The debt facility is a critical commitment as the relative aged care industry newcomer takes over eight operational homes and the completion of six sites in development. They have a total of 19 homes now, including those through Luson Aged Care. 

“We are delighted to partner with NAB, CBA and Bank Australia to support the expansion of our aged care platform,” Michael Traill, Executive Director of For Purpose, said.

“With this debt facility the banks are demonstrating their leadership in financing social impact in Australia while supporting better outcomes for thousands of Australians in aged care. 

“The inclusion of $35m in social loan notes is a further endorsement of the strength of the FPACA platform to deliver institutional grade long term financial returns and social impact.”

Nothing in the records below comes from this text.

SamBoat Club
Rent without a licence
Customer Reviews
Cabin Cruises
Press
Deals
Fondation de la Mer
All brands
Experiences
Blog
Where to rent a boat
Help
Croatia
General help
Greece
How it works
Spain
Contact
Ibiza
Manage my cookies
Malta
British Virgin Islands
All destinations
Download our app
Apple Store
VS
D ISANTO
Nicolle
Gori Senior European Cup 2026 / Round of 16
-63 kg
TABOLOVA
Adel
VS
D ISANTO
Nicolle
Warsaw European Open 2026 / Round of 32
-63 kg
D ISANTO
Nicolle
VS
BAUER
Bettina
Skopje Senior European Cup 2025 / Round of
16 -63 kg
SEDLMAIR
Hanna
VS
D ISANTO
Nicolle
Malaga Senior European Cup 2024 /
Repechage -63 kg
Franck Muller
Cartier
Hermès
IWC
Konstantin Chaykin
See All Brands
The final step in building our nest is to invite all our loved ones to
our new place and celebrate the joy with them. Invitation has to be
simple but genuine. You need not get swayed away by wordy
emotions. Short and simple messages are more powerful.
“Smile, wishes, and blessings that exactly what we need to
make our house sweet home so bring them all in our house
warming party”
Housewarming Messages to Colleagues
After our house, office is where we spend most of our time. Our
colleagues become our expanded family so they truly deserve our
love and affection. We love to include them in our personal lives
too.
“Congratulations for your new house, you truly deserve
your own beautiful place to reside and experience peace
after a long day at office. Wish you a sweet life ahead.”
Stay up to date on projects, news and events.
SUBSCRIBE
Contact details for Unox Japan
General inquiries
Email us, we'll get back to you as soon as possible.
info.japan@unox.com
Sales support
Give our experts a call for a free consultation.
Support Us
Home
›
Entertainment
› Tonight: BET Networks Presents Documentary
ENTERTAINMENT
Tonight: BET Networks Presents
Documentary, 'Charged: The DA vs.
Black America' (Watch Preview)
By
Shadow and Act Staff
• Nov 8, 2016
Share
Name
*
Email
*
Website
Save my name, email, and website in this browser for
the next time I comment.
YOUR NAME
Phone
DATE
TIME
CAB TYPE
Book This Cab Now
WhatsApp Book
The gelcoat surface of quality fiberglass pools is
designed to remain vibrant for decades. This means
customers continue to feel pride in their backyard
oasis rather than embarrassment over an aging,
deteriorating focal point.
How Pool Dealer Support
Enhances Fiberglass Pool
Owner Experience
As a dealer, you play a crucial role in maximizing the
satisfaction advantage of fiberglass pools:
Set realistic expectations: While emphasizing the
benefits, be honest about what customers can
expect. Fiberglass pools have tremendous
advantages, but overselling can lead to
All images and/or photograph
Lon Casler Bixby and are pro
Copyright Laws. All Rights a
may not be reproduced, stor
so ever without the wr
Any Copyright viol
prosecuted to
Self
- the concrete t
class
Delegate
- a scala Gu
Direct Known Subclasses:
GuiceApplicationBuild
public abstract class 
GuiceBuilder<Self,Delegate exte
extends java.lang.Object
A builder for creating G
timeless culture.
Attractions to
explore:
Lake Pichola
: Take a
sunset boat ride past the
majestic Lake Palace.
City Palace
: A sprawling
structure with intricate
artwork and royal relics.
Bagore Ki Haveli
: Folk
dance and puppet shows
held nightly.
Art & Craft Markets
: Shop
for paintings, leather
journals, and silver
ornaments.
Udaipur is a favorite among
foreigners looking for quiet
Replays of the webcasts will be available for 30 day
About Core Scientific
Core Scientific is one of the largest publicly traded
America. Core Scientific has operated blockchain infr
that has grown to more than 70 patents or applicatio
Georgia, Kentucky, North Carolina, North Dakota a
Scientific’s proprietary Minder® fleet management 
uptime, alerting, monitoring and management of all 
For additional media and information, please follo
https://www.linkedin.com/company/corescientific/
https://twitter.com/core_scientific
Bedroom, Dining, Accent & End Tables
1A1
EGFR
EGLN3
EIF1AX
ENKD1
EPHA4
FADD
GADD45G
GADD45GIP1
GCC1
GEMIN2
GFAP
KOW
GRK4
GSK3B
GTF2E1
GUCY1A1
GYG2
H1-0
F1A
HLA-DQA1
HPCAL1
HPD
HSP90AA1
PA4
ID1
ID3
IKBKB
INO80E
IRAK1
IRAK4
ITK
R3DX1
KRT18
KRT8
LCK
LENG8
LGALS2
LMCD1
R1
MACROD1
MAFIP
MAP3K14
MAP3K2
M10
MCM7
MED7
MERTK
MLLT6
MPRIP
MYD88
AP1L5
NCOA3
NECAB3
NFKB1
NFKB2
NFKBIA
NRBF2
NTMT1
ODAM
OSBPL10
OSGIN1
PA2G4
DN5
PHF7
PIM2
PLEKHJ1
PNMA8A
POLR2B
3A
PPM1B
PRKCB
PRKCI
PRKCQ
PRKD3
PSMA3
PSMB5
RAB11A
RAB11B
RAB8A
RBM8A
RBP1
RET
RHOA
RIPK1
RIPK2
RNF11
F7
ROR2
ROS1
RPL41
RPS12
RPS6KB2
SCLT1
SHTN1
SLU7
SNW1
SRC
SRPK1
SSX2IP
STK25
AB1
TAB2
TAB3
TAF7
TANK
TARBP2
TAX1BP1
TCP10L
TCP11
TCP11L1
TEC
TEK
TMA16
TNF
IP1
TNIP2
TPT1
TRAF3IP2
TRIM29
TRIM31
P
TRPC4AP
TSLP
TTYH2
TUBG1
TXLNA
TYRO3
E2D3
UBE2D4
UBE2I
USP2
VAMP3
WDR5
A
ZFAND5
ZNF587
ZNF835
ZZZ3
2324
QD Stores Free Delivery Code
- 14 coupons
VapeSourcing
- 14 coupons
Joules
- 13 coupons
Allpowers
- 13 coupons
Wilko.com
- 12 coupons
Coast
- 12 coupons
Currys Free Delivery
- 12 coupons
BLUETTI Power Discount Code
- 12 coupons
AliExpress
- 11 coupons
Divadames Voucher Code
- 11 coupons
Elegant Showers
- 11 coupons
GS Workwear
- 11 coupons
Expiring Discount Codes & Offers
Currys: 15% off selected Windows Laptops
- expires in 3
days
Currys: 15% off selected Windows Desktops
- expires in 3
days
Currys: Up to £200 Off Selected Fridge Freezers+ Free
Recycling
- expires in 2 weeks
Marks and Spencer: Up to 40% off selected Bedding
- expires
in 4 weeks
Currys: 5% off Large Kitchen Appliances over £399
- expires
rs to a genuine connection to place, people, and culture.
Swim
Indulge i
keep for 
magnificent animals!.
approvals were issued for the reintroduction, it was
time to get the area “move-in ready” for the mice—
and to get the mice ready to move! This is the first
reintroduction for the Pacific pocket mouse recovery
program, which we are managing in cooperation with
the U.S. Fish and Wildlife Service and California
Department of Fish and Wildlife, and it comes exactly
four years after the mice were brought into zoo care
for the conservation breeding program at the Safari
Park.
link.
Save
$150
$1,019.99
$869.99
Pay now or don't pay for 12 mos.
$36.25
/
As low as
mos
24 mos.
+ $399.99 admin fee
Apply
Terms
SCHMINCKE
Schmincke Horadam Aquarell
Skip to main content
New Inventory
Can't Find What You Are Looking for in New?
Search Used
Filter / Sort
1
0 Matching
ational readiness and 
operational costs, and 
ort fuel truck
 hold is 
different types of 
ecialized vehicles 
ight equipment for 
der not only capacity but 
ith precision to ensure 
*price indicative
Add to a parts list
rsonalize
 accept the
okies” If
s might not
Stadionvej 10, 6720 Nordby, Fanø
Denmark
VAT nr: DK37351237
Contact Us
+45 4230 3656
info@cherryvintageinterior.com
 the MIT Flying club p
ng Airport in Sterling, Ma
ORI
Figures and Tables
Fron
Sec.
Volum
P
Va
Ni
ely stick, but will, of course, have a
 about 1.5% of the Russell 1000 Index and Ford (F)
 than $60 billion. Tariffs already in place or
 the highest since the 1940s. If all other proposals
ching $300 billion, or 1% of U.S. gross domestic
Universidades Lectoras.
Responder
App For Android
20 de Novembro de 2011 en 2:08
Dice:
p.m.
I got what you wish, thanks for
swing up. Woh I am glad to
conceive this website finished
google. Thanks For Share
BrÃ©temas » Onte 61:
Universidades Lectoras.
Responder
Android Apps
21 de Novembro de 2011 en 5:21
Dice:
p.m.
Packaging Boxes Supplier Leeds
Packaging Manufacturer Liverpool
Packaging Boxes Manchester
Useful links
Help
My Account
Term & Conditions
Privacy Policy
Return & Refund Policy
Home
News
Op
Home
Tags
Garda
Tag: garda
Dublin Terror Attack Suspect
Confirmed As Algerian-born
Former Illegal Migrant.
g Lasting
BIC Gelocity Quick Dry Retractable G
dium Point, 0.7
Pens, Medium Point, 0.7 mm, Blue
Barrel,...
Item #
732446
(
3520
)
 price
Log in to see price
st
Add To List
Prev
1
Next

It was announced in April that Qantas Super committed $75 million to FPACA, the first major institutional commitment to the organisation. While this not only supports the aged care expansion and growth, Qantas Super members also have additional impact investment returns via the environmental, social, and governance (ESG) landscape. 

The impact lending of the three banks is also a sign that the banking sector has a strong interest in the aged care sector, with Bank Australia’s Head of Impact Lending, Tim Von Ess, stating that they aim to meet customers’ expectations that their money is used to generate positive social and environmental impact.

General Manager, Major Client Group CBA, Craig McQuillen, added that they are proud to support the ambition to transform the aged care sector and create a positive social impact. 

Similarly, John McCarthy, Head of Corporate Health, NAB said, “As a banker to the seniors living sector for over 10 years, I know how important the investment in quality aged care is to communities. NAB is delighted to be partnering with FPACA as they continue to support the aged care sector and bring critical social infrastructure to regional locations.” 

With FPIP working through several Specialist Disability Accommodation (SDA) projects as well, there is no slowing down for the impact investment manager.

We have an ambition of transforming the aged care sector to have a broader social impact that starts with person-centred care and a valued workforce,” Toby Hall, FPACA Chair, shared. 

“The support of the banks, preceded by that of institutional investment, demonstrates the value of aged care and the role it plays for Australians and their families.”